◆ Problem details
Your output should be each line from the material below that has the word "person".

***** Input

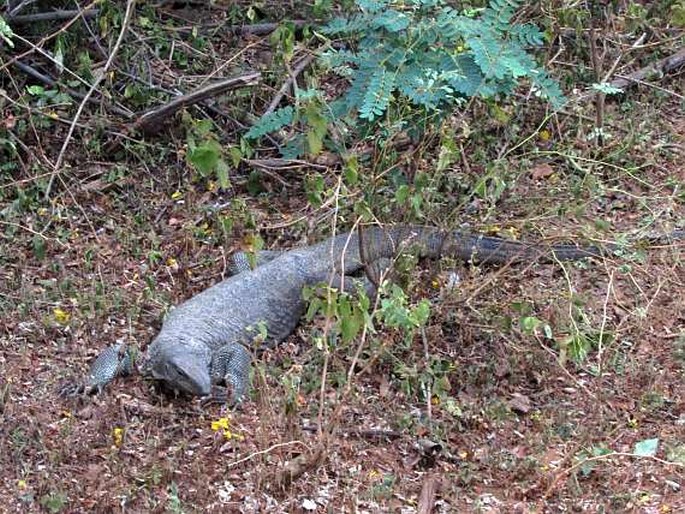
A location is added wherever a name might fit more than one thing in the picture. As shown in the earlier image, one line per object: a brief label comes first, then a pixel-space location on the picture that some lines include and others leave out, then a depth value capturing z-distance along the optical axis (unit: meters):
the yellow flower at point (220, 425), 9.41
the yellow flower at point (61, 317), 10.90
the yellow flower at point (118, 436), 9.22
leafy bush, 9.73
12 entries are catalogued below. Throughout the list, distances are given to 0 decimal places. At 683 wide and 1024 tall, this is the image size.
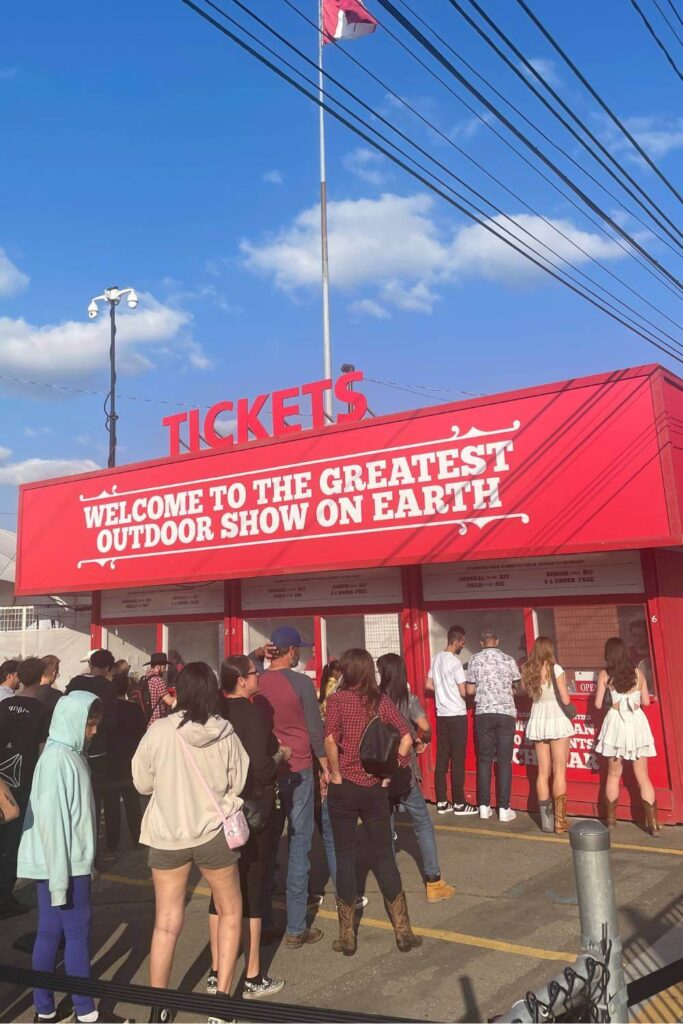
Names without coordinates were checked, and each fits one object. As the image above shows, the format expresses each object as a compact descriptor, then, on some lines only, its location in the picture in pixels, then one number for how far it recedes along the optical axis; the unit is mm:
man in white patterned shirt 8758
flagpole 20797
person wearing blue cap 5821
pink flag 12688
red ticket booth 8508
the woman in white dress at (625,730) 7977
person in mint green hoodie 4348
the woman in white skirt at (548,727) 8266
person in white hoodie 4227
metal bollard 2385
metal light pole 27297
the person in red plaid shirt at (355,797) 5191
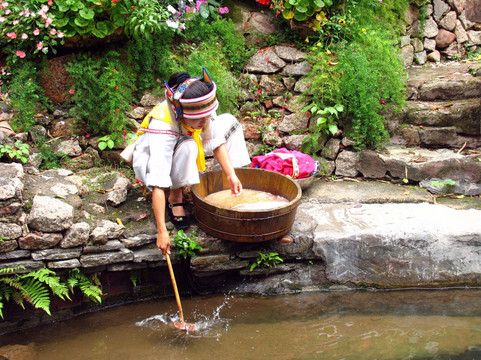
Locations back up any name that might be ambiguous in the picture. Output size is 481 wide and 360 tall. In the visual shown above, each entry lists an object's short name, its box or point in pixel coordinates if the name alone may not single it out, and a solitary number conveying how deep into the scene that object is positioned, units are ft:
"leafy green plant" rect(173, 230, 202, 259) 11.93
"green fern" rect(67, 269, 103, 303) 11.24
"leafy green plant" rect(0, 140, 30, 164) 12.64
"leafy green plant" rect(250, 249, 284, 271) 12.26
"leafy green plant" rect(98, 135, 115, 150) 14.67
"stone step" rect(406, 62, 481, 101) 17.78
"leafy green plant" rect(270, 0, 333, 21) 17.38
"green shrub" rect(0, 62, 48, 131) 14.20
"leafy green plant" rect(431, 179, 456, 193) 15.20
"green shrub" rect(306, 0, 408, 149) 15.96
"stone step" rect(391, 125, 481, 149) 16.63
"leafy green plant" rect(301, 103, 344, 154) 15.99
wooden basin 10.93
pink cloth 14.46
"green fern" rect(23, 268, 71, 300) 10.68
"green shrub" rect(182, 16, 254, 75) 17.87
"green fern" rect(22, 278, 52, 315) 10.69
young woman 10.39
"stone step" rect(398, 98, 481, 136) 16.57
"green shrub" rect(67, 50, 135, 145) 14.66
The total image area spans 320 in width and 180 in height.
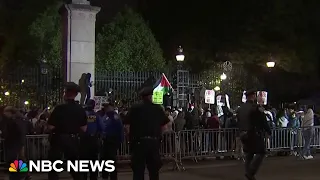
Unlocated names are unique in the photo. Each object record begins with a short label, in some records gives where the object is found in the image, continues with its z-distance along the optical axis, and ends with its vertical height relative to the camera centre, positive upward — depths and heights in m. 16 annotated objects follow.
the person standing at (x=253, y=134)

**********
***** Input

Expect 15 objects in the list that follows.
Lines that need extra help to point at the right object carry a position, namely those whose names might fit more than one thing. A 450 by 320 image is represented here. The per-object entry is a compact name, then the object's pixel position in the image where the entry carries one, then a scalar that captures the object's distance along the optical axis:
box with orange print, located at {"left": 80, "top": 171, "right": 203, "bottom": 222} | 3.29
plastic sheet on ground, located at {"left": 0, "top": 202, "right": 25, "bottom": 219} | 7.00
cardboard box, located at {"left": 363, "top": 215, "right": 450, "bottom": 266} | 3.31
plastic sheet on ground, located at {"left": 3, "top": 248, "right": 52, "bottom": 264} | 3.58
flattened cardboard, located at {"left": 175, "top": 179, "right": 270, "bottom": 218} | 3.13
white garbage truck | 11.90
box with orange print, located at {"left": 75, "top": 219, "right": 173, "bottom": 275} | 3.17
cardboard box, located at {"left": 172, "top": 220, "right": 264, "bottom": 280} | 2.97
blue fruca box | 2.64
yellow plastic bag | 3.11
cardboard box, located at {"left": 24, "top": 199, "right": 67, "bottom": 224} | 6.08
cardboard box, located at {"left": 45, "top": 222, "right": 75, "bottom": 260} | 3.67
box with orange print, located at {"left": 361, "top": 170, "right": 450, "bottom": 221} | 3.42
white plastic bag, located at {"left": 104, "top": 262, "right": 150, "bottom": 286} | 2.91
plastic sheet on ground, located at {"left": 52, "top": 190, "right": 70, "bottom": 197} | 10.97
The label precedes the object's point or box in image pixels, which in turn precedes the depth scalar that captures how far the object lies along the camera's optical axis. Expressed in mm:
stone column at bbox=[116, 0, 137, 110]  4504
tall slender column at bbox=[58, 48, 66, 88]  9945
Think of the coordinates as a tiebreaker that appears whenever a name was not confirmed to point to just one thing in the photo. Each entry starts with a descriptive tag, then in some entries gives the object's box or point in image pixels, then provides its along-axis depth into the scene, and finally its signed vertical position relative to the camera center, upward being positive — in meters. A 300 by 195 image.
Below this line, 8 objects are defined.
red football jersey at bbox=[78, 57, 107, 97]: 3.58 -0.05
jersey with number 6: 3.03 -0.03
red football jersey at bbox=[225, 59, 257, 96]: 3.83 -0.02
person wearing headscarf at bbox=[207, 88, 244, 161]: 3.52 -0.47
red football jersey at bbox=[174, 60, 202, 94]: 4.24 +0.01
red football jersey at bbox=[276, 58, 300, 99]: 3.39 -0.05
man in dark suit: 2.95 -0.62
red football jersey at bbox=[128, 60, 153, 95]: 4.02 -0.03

**********

◆ Your response
person wearing blue cap 5821
person in mint green hoodie 4348
person in white hoodie 4227
the person in red plaid shirt at (355,797) 5191
the person standing at (x=253, y=134)
person wearing headscarf at bbox=[207, 88, 244, 161]: 3.52 -0.47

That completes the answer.